-------- Reading passage --------

Naomi Graetz

Hide and Seek: Parshat Nitzavim-Vayelech

At the beginning of parshat nitzavim-vayelkh, God renews the covenant with his people. The covenant will be binding, not only for those who are standing before God (nitzavim kulchem lifnei Adonai), but also for those who are to be born in the future:

And not with you alone do I seal this covenant and this oath but with him who is here standing with us this day before the LORD our God and with him who is not here with us this day (Deut 29: 13-14).

However, should there be anyone who turns away from the LORD to worship other Gods, and thinks he or she is protected by the covenant, the Lord’s wrath will rain on them from the heavens:

The LORD shall not want to forgive him, for then shall the LORD’s wrath and His jealousy smolder against that man, and all the oath that is written in this book shall come down upon him, and the LORD shall wipe out his name from under the heavens. And the LORD shall divide him off for evil from all the tribes of Israel according to all the oaths of the Covenant written in this book of teaching….And the LORD’s wrath flared against that land to bring upon it all the curse written in this book. And the LORD tore them from upon their soil in wrath and in anger and in great fury and flung them into another land as on this day (Deut 29:19-20; 26-27).

This passage is followed by an enigmatic phrase (verse 28):

Things hidden are for the LORD our God and things revealed for us and for our children forever to do all the words of this teaching.

Much interpretation has gone into understanding what the “hidden” (ha-nistarot) or concealed acts are that God is concerned with. Some of these interpretations include God’s punishment to us for sins that we have committed (or even thought about committing) and that only we know about. From a theological standpoint, this could help us understand why the “innocent” person is being afflicted with illness. God is, in Orwellian terms, the Big Brother of 1984, who is watching us, or in today’s parlance the ubiquitous surveillance cameras on every street corner.

-------- Records for the task --------

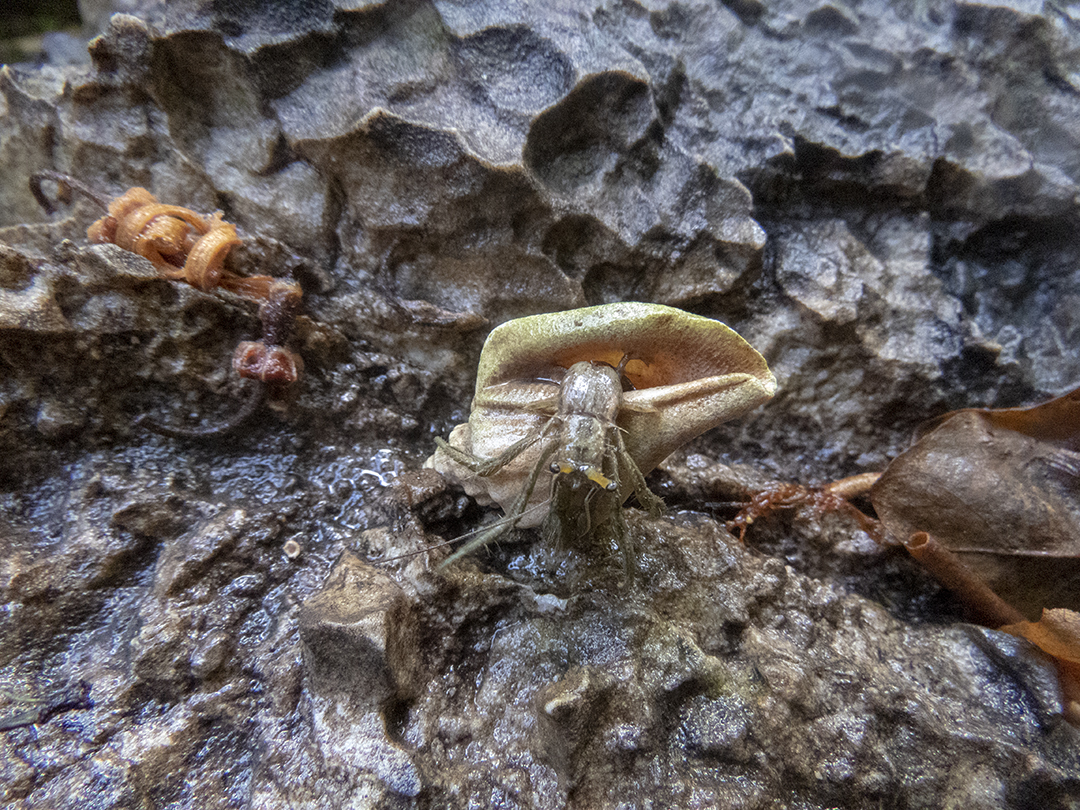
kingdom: Animalia
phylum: Arthropoda
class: Malacostraca
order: Decapoda
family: Diogenidae
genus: Clibanarius
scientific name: Clibanarius longitarsus
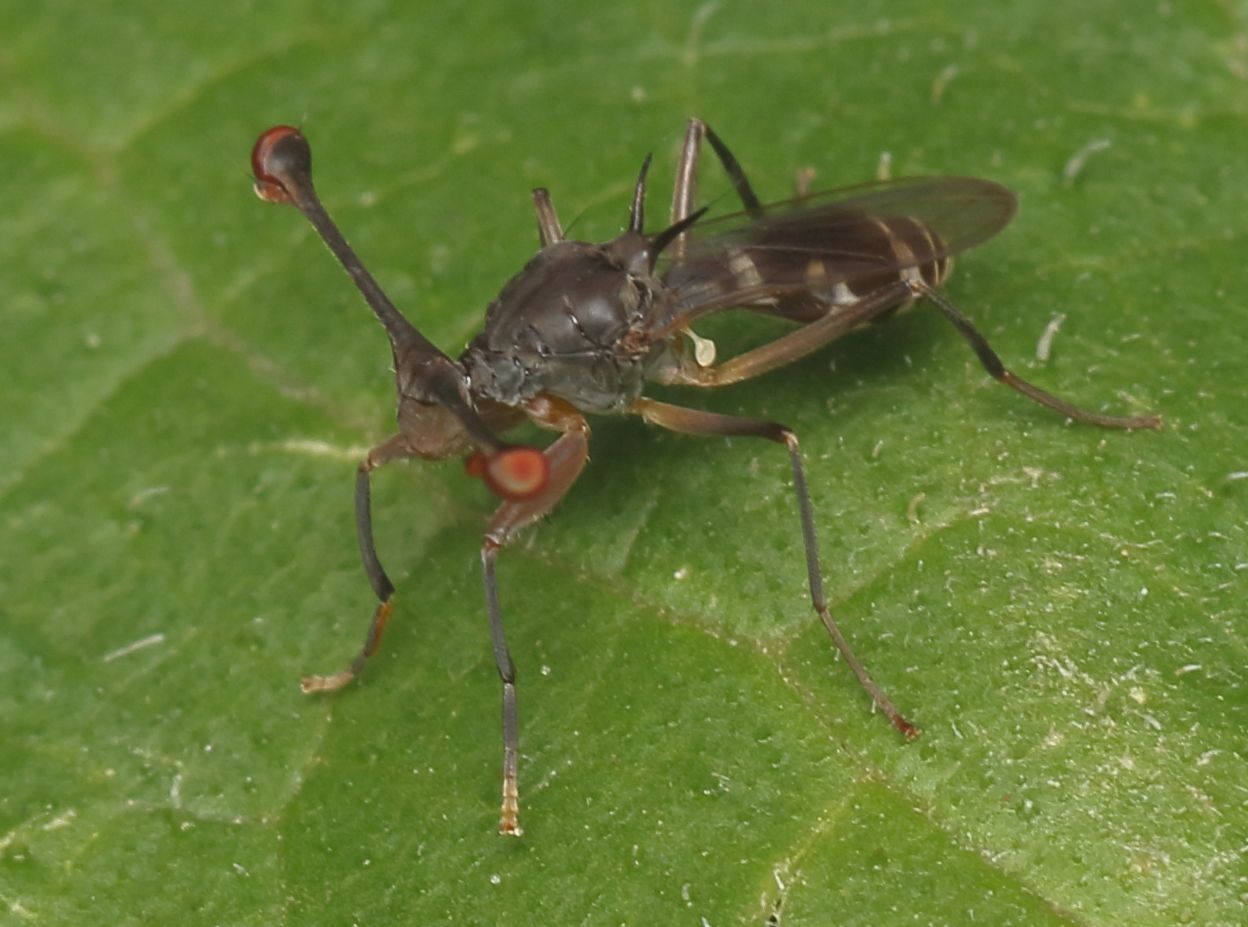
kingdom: Animalia
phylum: Arthropoda
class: Insecta
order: Diptera
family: Diopsidae
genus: Diasemopsis
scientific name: Diasemopsis aethiopica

--------

▶ **Things to do**:
1. Return everything from "Much interpretation has" down to "every street corner." in the Nitzavim-Vayelech commentary, copied word for word.
2. Update the entries from the line containing "order: Decapoda" down to the end of the entries by replacing "scientific name" with "species" and keeping everything else the same. Give back only those lines, and leave the pictures out.

▶ **Answers by task**:
1.
Much interpretation has gone into understanding what the “hidden” (ha-nistarot) or concealed acts are that God is concerned with. Some of these interpretations include God’s punishment to us for sins that we have committed (or even thought about committing) and that only we know about. From a theological standpoint, this could help us understand why the “innocent” person is being afflicted with illness. God is, in Orwellian terms, the Big Brother of 1984, who is watching us, or in today’s parlance the ubiquitous surveillance cameras on every street corner.

2.
order: Decapoda
family: Diogenidae
genus: Clibanarius
species: Clibanarius longitarsus
kingdom: Animalia
phylum: Arthropoda
class: Insecta
order: Diptera
family: Diopsidae
genus: Diasemopsis
species: Diasemopsis aethiopica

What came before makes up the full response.